Başta ABD olmak üzere bir çok ülkede ekonomik imkansızlıklar ve çevre şartları nedeniyle yeterli derecede beslenemeyen insanların ihtiyaçlarının karşılanması noktasında önemli bir işlevi bulunan Gıda Bankacılığı (Food Banking) sisteminin ülkemizde uygulanmaya başlanmasını sevindirici bir gelişme olarak algılamak gerekir. Yardımlaşma ve dayanışma duygusunun kültürümüz içersinde önemli bir yere sahip olduğu göz önünde bulundurulduğunda bu sistem sosyal adaletin sağlanması ve israfın önüne geçilmesi konusunda umulanın üstünde bir katkı sağlayabilir. 2004 yılı başından itibaren uygulanmak üzere 5035 sayılı Kanun ile GVK ve KDV Kanunlarında yapılan değişiklikler ile Gıda Bankacılığı sisteminin vergisel anlamda teşvik edilmesi de bu alanda atılmış önemli bir adımdır.

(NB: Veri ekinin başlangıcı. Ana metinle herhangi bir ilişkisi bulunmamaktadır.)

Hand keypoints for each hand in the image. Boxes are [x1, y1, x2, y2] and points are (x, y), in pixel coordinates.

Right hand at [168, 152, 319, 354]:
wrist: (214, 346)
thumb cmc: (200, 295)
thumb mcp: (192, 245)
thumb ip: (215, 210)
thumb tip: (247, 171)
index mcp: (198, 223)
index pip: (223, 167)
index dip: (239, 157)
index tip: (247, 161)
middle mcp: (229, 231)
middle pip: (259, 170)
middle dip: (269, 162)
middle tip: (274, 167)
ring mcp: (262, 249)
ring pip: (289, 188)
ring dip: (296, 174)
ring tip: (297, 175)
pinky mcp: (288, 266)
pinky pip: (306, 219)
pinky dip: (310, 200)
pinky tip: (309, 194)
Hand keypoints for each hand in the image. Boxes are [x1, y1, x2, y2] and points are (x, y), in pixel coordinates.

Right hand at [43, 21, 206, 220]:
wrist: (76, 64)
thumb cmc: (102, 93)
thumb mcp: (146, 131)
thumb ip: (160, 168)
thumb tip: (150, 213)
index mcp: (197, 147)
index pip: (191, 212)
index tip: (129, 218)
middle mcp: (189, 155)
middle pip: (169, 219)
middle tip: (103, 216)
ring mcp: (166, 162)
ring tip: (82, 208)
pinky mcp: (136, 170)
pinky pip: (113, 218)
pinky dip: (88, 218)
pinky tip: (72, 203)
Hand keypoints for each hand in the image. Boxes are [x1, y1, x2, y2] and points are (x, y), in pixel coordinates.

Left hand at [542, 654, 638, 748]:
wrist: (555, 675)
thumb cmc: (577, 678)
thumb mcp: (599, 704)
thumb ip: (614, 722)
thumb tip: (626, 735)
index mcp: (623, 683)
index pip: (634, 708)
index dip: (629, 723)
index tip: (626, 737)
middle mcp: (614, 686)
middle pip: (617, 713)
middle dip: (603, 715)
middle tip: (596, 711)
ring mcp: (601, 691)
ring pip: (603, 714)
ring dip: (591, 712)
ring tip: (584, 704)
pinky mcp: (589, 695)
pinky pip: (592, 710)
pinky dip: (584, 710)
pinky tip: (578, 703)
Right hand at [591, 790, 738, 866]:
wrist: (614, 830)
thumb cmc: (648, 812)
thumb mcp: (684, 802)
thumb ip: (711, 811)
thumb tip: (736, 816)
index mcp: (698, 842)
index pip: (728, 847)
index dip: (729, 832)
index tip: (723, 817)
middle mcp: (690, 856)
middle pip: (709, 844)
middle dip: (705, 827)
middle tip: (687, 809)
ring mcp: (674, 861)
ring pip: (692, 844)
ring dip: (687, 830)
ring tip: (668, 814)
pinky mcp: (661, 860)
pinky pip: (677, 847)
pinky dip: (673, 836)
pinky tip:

Diğer taraftan, ülkemizde bulunan dernek ve vakıfların büyük bir kısmının gerçek fonksiyonları olan sosyal ve ekonomik yardımlaşma ve dayanışma özelliğini yitirdiği yılda bir kez yapılan yemek veya balodan başka bir etkinlikte bulunmadığı ve bunların sayılarının bazı insanların kişisel faydaları ve çekişmeleri yüzünden giderek arttığı gözlenmektedir. İşte bu tablo içerisinde Gıda Bankacılığı sistemi ülkemizin dört bir yanında bulunan dernek ve vakıfların gerçek fonksiyonlarını yerine getirme, ülkenin sosyal ve ekonomik kalkınmasında rol oynama yanında yoksullukla ve israfla mücadele konusunda etkin olarak çalışma fırsatı yaratacaktır.

(1) http://www.secondharvest.org , www.fbcmich.org

(2) 02.01.2004 tarih ve mükerrer 25334 sayılı Resmi Gazete’de yayımlanmıştır.

(3) 21.03.2004 tarih ve 25409 sayılı Resmi Gazete’de yayımlanmıştır.